Kesimpulan sementara, dalam Pilkada DKI Jakarta, Foke bekerja dengan memanfaatkan segala sumber daya yang ada di dirinya sebagai penguasa.Ia tidak atau hanya sedikit memanfaatkan mesin politik yang mendukungnya. Kalaupun mesin politik berperan, maka lebih diarahkan untuk mendorong atau sekadar menjadi pendamping dalam usahanya mendongkrak popularitas ketokohannya sebagai incumbent.
Sedikit mencermati perkembangan politik di Tanah Air, memang telah berlaku teori perubahan dalam pola siklus. Merujuk teori ini, perubahan atau perkembangan politikdi Tanah Air merupakan sesuatu yang tidak bisa direncanakan atau diarahkan ke suatu titik tertentu, tetapi berputar-putar menurut pola melingkar. Perkembangan politik kita sebagai suatu hal yang berulang-ulang, karena apa yang terjadi sekarang akan memiliki kesamaan atau kemiripan dengan apa yang ada di zaman dahulu. Bukti yang menjelaskannya adalah apa yang dilakukan Foke sebagai pribadi (incumbent) yang meminggirkan sistem kepartaian. Sekali lagi, peran partai pasti ada, tapi tidak signifikan bila dibandingkan dengan perannya sebagai incumbent.
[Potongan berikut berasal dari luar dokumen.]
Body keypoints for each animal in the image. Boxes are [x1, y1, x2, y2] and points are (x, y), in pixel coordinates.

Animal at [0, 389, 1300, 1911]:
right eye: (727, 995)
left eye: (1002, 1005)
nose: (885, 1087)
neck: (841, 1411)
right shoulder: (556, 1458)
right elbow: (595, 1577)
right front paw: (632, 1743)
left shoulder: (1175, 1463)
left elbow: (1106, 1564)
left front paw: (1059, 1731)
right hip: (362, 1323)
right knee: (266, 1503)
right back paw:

Dalam bahasa akademis, apa yang berlaku di atas disebut sebagai sebuah banalitas politik. Bila mengutip Yves Meny dan Andrew Knapp (1998), idealnya partai politik mampu melaksanakan fungsi-fungsi mobilisasi dan integrasi, pembentukan pengaruh terhadap perilaku memilih (voting patterns), rekrutmen politik, ataupun elaborasi pilihan-pilihan kebijakan. Sementara itu, perilaku politik Foke justru lebih sering terlibat dalam permainan politik transaksional yang membarter kepentingan rakyat dengan kepentingan kekuasaannya. Apa boleh buat, itulah enaknya jadi Foke. Semoga rakyat Jakarta tidak ikut terseret dalam banalitas politik yang disuguhkannya.